=== EXERCISE ===
Search the entries for the word "type" and report each line that has it.

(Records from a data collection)

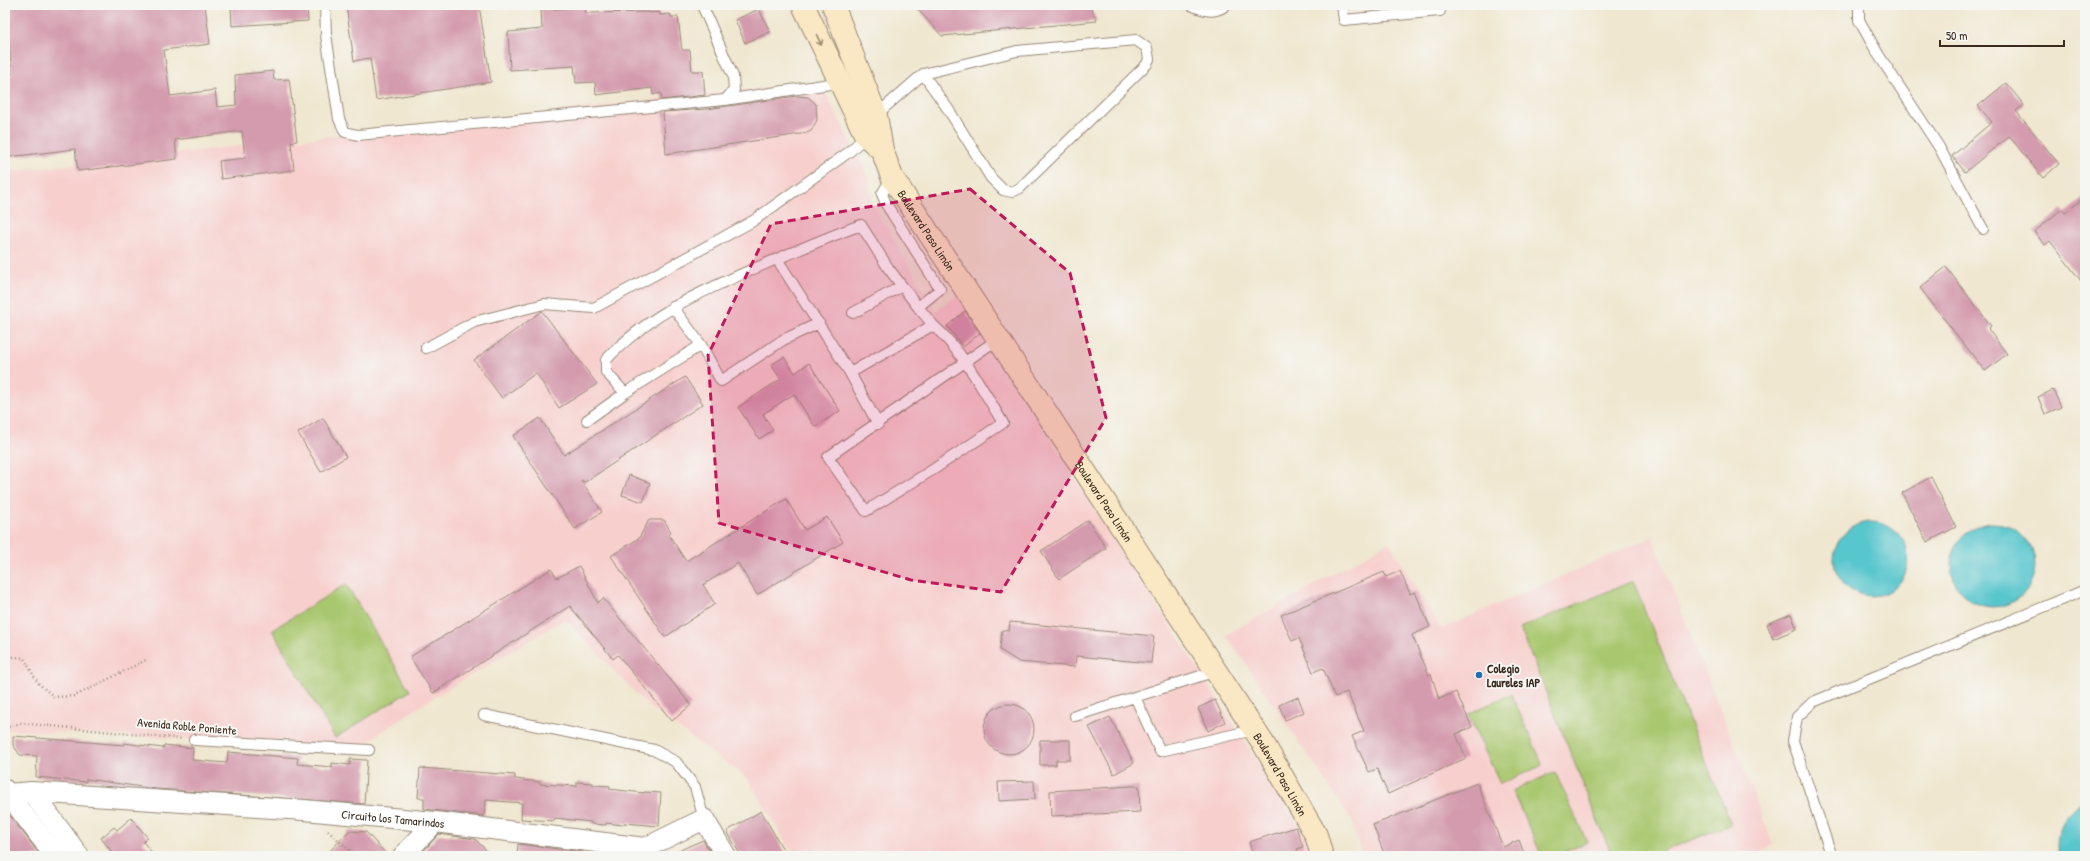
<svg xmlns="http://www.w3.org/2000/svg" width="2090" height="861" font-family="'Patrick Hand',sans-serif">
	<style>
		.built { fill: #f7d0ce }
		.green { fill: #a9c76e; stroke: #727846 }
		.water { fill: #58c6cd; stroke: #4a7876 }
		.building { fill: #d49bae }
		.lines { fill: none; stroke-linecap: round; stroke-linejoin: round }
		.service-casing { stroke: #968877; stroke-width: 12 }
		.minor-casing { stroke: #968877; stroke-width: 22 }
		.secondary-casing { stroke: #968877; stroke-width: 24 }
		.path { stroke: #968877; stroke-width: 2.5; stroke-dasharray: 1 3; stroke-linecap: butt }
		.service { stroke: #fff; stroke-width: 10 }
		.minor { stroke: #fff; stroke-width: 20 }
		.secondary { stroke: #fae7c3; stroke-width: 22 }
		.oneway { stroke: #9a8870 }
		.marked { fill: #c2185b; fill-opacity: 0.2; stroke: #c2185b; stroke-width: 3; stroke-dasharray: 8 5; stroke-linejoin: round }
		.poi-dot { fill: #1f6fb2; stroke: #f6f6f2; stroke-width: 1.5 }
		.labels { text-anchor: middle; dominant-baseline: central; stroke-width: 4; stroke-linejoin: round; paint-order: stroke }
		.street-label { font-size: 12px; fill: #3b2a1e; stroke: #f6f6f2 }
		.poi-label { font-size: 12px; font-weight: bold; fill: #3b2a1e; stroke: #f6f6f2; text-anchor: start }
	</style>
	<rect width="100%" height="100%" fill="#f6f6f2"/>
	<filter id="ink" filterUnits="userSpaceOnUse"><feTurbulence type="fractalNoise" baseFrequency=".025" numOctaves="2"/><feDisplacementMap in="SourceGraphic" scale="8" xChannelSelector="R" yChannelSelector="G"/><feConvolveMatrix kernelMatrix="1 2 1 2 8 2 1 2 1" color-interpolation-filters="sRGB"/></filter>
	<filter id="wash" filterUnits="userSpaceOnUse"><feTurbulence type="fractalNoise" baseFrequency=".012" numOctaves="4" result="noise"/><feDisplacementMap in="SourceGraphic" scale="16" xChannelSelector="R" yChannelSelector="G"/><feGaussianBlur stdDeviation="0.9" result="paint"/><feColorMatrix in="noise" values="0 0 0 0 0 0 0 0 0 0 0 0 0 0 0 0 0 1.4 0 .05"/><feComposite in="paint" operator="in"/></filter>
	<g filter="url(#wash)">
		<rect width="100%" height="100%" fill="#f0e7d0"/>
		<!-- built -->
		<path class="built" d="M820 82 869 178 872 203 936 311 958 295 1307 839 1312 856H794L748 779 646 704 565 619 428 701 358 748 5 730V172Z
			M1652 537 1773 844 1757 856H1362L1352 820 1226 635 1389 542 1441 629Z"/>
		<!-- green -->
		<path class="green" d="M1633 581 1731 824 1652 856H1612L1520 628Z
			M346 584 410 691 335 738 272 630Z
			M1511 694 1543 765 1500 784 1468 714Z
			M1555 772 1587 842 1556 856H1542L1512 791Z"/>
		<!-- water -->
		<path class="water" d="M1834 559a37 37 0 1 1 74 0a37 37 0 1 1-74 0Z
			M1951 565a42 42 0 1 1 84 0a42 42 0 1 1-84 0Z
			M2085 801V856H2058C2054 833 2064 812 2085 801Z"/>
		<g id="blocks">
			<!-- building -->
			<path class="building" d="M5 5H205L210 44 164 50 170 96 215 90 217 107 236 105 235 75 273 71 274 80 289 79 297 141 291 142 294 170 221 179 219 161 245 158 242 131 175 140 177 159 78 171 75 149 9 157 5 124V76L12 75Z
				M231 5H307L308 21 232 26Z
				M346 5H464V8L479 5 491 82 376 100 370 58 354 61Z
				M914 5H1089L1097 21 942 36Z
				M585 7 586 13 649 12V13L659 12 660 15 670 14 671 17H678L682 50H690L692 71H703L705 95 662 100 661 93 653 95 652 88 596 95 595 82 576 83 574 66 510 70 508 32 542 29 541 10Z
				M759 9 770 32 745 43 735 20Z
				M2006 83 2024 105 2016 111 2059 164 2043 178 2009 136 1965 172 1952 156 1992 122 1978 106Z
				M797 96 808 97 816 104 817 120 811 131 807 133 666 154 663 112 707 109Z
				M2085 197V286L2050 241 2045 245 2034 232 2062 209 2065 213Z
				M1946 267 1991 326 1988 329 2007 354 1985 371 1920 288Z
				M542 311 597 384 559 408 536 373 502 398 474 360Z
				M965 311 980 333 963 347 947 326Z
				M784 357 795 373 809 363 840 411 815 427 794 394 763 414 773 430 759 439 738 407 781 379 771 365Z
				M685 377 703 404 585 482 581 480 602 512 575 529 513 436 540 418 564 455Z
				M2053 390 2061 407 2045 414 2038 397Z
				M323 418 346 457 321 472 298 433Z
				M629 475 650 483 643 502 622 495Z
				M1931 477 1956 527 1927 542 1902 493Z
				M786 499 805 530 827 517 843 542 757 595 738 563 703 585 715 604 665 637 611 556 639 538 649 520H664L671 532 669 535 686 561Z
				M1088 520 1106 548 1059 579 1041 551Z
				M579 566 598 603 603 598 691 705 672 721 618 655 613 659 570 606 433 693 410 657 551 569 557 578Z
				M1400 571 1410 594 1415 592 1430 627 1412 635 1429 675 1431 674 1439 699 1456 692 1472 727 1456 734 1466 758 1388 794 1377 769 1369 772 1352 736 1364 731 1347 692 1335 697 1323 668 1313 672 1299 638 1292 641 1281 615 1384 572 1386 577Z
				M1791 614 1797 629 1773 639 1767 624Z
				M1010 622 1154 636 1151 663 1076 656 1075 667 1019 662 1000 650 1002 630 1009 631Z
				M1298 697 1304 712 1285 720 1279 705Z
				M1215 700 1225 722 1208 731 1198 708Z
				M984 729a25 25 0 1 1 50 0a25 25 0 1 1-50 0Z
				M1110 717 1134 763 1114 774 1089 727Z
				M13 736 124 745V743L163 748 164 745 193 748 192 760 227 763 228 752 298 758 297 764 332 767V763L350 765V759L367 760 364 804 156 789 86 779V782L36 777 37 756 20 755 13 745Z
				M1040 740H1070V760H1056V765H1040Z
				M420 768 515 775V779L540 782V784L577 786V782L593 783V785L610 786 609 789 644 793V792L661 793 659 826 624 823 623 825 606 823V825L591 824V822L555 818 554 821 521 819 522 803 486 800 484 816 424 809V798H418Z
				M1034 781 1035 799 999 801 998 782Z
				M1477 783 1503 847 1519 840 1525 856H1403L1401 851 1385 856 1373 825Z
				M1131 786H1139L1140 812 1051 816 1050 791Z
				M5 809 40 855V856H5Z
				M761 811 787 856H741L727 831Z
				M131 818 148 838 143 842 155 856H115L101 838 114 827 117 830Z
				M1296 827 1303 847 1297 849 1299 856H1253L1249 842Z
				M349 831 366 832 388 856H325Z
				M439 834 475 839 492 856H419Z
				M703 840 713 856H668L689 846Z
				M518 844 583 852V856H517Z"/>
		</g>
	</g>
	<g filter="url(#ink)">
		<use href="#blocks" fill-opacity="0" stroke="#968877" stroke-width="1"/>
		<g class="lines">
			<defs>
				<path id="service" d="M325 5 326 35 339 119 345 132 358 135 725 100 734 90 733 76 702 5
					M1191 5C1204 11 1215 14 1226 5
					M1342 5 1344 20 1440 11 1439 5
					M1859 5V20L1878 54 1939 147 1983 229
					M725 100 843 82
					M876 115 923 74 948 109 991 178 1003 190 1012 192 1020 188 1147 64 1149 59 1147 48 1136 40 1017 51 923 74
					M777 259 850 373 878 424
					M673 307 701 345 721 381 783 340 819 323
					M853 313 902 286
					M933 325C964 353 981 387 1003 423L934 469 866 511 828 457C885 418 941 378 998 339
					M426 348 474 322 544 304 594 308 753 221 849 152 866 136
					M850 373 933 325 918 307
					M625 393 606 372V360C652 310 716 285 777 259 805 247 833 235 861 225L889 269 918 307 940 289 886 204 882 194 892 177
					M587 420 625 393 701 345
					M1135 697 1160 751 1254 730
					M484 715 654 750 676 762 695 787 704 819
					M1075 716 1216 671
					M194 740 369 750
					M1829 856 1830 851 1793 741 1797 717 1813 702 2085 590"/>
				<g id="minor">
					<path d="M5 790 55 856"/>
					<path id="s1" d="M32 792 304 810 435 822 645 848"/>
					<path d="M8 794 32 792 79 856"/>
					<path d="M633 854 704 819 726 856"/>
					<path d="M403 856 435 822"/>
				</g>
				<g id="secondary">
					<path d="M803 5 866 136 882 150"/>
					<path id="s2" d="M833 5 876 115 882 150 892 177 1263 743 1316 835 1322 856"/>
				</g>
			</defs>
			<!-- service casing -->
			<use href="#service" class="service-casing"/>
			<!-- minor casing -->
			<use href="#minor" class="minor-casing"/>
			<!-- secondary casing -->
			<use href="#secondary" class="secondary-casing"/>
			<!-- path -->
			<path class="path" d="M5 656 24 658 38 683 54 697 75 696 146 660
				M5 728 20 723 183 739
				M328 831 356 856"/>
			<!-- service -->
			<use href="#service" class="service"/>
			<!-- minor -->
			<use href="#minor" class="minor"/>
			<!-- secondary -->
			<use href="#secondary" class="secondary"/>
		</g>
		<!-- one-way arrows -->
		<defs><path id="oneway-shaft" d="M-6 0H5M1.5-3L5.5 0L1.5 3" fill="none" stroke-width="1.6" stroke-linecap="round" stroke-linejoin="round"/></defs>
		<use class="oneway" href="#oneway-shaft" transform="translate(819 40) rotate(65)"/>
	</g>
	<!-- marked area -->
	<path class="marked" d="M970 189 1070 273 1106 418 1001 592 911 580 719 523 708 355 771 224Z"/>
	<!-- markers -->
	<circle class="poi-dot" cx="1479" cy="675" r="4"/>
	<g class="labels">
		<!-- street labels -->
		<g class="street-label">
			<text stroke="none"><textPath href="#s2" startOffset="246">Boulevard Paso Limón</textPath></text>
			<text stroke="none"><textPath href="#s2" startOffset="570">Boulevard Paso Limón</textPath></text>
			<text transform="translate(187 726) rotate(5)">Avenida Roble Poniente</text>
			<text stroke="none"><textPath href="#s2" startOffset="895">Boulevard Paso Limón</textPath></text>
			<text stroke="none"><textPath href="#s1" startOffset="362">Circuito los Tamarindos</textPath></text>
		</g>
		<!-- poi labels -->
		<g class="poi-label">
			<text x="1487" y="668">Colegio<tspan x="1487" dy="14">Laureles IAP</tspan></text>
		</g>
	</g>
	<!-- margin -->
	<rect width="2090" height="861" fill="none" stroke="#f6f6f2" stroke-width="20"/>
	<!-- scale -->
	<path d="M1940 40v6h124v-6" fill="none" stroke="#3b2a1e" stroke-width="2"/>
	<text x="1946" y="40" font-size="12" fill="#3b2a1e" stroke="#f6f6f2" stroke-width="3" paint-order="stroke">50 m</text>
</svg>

=== TASK ANSWER ===
	<filter id="ink" filterUnits="userSpaceOnUse"><feTurbulence type="fractalNoise" baseFrequency=".025" numOctaves="2"/><feDisplacementMap in="SourceGraphic" scale="8" xChannelSelector="R" yChannelSelector="G"/><feConvolveMatrix kernelMatrix="1 2 1 2 8 2 1 2 1" color-interpolation-filters="sRGB"/></filter>
	<filter id="wash" filterUnits="userSpaceOnUse"><feTurbulence type="fractalNoise" baseFrequency=".012" numOctaves="4" result="noise"/><feDisplacementMap in="SourceGraphic" scale="16" xChannelSelector="R" yChannelSelector="G"/><feGaussianBlur stdDeviation="0.9" result="paint"/><feColorMatrix in="noise" values="0 0 0 0 0 0 0 0 0 0 0 0 0 0 0 0 0 1.4 0 .05"/><feComposite in="paint" operator="in"/></filter>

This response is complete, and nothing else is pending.